Joe Locherty

Personal information
- Date of birth: 5 September 1925
- Place of birth: Dundee, Scotland
- Date of death: 20 June 2000 (aged 74)
- Place of death: Dundee, Scotland
- Position: Wing half

Senior career*
- Years: Team / Apps / (Gls)
- Newport
- 1947: Lochee Harp
- 1947–1950: Sheffield Wednesday / 10 / (0)
- 1950–1951: Colchester United / 10 / (1)
- 1951: Scarborough
- 1952–1953: Scarborough
- 1954: Dundee United / 1 / (0)
- Total:  / 21 / (1)

= Joe Locherty =

Scottish footballer

Joseph Locherty (5 September 1925 – 20 June 2000) was a Scottish professional footballer. He played for Lochee Harp, Sheffield Wednesday, Colchester United, Scarborough and Dundee United.

==Playing career==
Joe Locherty was born in Dundee on 5 September 1925 and played for Fife amateur team Newport A.F.C. before joining Dundee-based junior club Lochee Harp. He was only with Harp for a matter of months, playing in a few matches at the end of the 1946–47 season. At the beginning of the following season he was still signed with Harp, but was turning out for Newport. He joined Sheffield Wednesday in September 1947 after a successful trial. Signed as an inside forward, he initially struggled and was made available for transfer towards the end of his first season, but was then successfully converted into a wing-half by manager Eric Taylor. Given a first team opportunity as a result of an injury to Wednesday captain Doug Witcomb, Locherty made his Football League debut in a Second Division match against Bradford (Park Avenue) on 11 December 1948, playing at right-half. His initial success in the team meant that when Witcomb returned to fitness, the captain was moved to the left-half position to accommodate Locherty's continued inclusion.
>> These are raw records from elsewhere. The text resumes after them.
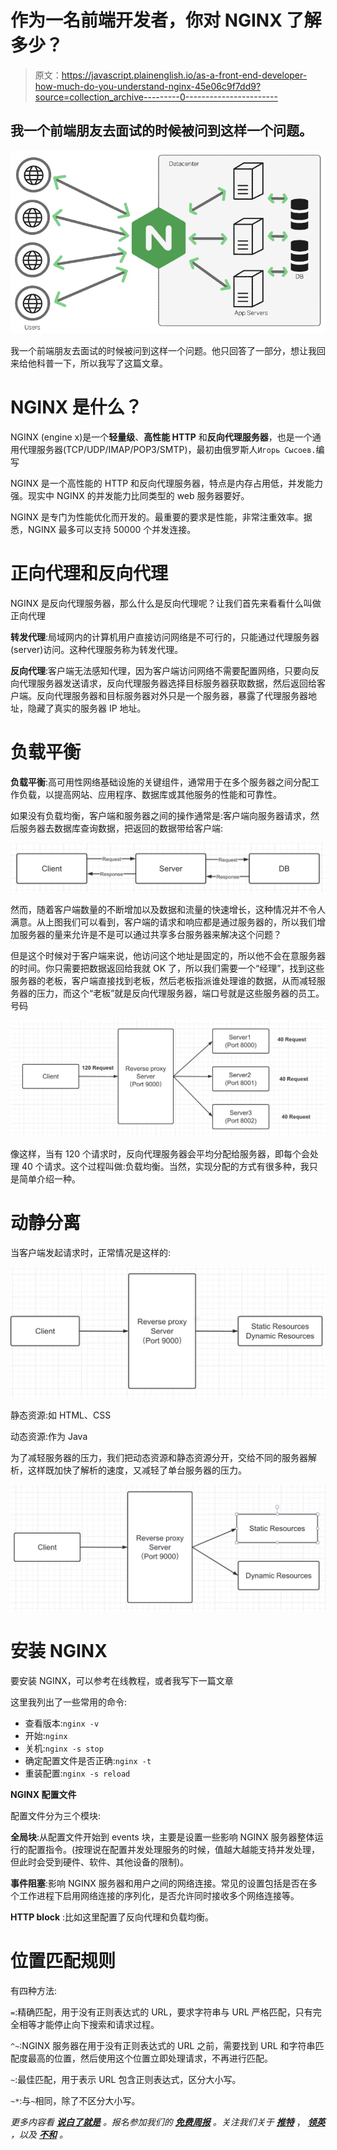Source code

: # 作为一名前端开发者，你对 NGINX 了解多少？

> 原文：<https://javascript.plainenglish.io/as-a-front-end-developer-how-much-do-you-understand-nginx-45e06c9f7dd9?source=collection_archive---------0----------------------->

## 我一个前端朋友去面试的时候被问到这样一个问题。

![](img/f1ad5055959b7c7eb61405bc632eeb71.png)

我一个前端朋友去面试的时候被问到这样一个问题。他只回答了一部分，想让我回来给他科普一下，所以我写了这篇文章。

# NGINX 是什么？

NGINX (engine x)是一个**轻量级**、**高性能 HTTP** 和**反向代理服务器**，也是一个通用代理服务器(TCP/UDP/IMAP/POP3/SMTP)，最初由俄罗斯人`Игорь Сысоев.`编写

NGINX 是一个高性能的 HTTP 和反向代理服务器，特点是内存占用低，并发能力强。现实中 NGINX 的并发能力比同类型的 web 服务器要好。

NGINX 是专门为性能优化而开发的。最重要的要求是性能，非常注重效率。据悉，NGINX 最多可以支持 50000 个并发连接。

# 正向代理和反向代理

NGINX 是反向代理服务器，那么什么是反向代理呢？让我们首先来看看什么叫做正向代理

**转发代理**:局域网内的计算机用户直接访问网络是不可行的，只能通过代理服务器(server)访问。这种代理服务称为转发代理。

**反向代理**:客户端无法感知代理，因为客户端访问网络不需要配置网络，只要向反向代理服务器发送请求，反向代理服务器选择目标服务器获取数据，然后返回给客户端。反向代理服务器和目标服务器对外只是一个服务器，暴露了代理服务器地址，隐藏了真实的服务器 IP 地址。

# 负载平衡

**负载平衡**:高可用性网络基础设施的关键组件，通常用于在多个服务器之间分配工作负载，以提高网站、应用程序、数据库或其他服务的性能和可靠性。

如果没有负载均衡，客户端和服务器之间的操作通常是:客户端向服务器请求，然后服务器去数据库查询数据，把返回的数据带给客户端:

![](img/79d632111dc6e979aedffb69999c9db9.png)

然而，随着客户端数量的不断增加以及数据和流量的快速增长，这种情况并不令人满意。从上图我们可以看到，客户端的请求和响应都是通过服务器的，所以我们增加服务器的量来允许是不是可以通过共享多台服务器来解决这个问题？

但是这个时候对于客户端来说，他访问这个地址是固定的，所以他不会在意服务器的时间。你只需要把数据返回给我就 OK 了，所以我们需要一个“经理”，找到这些服务器的老板，客户端直接找到老板，然后老板指派谁处理谁的数据，从而减轻服务器的压力，而这个“老板”就是反向代理服务器，端口号就是这些服务器的员工。号码

![](img/680522234cba37a0ed0e74f349c6695d.png)

像这样，当有 120 个请求时，反向代理服务器会平均分配给服务器，即每个会处理 40 个请求。这个过程叫做:负载均衡。当然，实现分配的方式有很多种，我只是简单介绍一种。

# 动静分离

当客户端发起请求时，正常情况是这样的:

![](img/42f89c1da51be79f35445cef5c1770f9.png)

静态资源:如 HTML、CSS

动态资源:作为 Java

为了减轻服务器的压力，我们把动态资源和静态资源分开，交给不同的服务器解析，这样既加快了解析的速度，又减轻了单台服务器的压力。

![](img/7a40b02acc15506c6abf54e2922266e6.png)

# 安装 NGINX

要安装 NGINX，可以参考在线教程，或者我写下一篇文章

这里我列出了一些常用的命令:

*   查看版本:`nginx -v`
*   开始:`nginx`
*   关机:`nginx -s stop`
*   确定配置文件是否正确:`nginx -t`
*   重装配置:`nginx -s reload`

**NGINX 配置文件**

配置文件分为三个模块:

**全局块**:从配置文件开始到 events 块，主要是设置一些影响 NGINX 服务器整体运行的配置指令。(按理说在配置并发处理服务的时候，值越大越能支持并发处理，但此时会受到硬件、软件、其他设备的限制)。

**事件阻塞**:影响 NGINX 服务器和用户之间的网络连接。常见的设置包括是否在多个工作进程下启用网络连接的序列化，是否允许同时接收多个网络连接等。

**HTTP block** :比如这里配置了反向代理和负载均衡。

# 位置匹配规则

有四种方法:

`=`:精确匹配，用于没有正则表达式的 URL，要求字符串与 URL 严格匹配，只有完全相等才能停止向下搜索和请求过程。

`^~`:NGINX 服务器在用于没有正则表达式的 URL 之前，需要找到 URL 和字符串匹配度最高的位置，然后使用这个位置立即处理请求，不再进行匹配。

`~`:最佳匹配，用于表示 URL 包含正则表达式，区分大小写。

`~*`:与`~`相同，除了不区分大小写。

*更多内容看* [***说白了就是***](https://plainenglish.io/) *。报名参加我们的* [***免费周报***](http://newsletter.plainenglish.io/) *。关注我们关于* [***推特***](https://twitter.com/inPlainEngHQ) ， [***领英***](https://www.linkedin.com/company/inplainenglish/) *，以及* [***不和***](https://discord.gg/GtDtUAvyhW) *。*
He went on to make ten League appearances for Wednesday.

Locherty left Sheffield Wednesday in July 1950 to join Colchester United, who were newly-elected to the Football League. He made his debut for them in a Third Division South match away to Northampton Town on 30 September 1950, scoring his first senior goal in a 2–1 defeat. His Colchester career again included ten League appearances, with that one goal scored.

Leaving Colchester after one season, Locherty dropped out of full-time football. Having taken a civilian job with the Royal Air Force at the Staxton Wold radar station in Yorkshire, he signed for local Midland League club Scarborough, on the understanding that he would be released if his work took him away from the area. He did leave shortly afterwards, but rejoined Scarborough in July 1952 after his work in the construction industry once again brought him back to the town.

After leaving Scarborough, Locherty returned to his home town of Dundee at New Year 1954 to work as an electrical welder. After training with Dundee United for several weeks, he signed for the club towards the end of the month and made his debut the following day, playing at left-half in a Scottish Football League B Division match at Motherwell on 23 January. Despite taking an early lead, United went on to lose 12–1, the club's all-time record defeat; Locherty never played for them again, and subsequently retired from football. He died in Dundee on 20 June 2000, aged 74.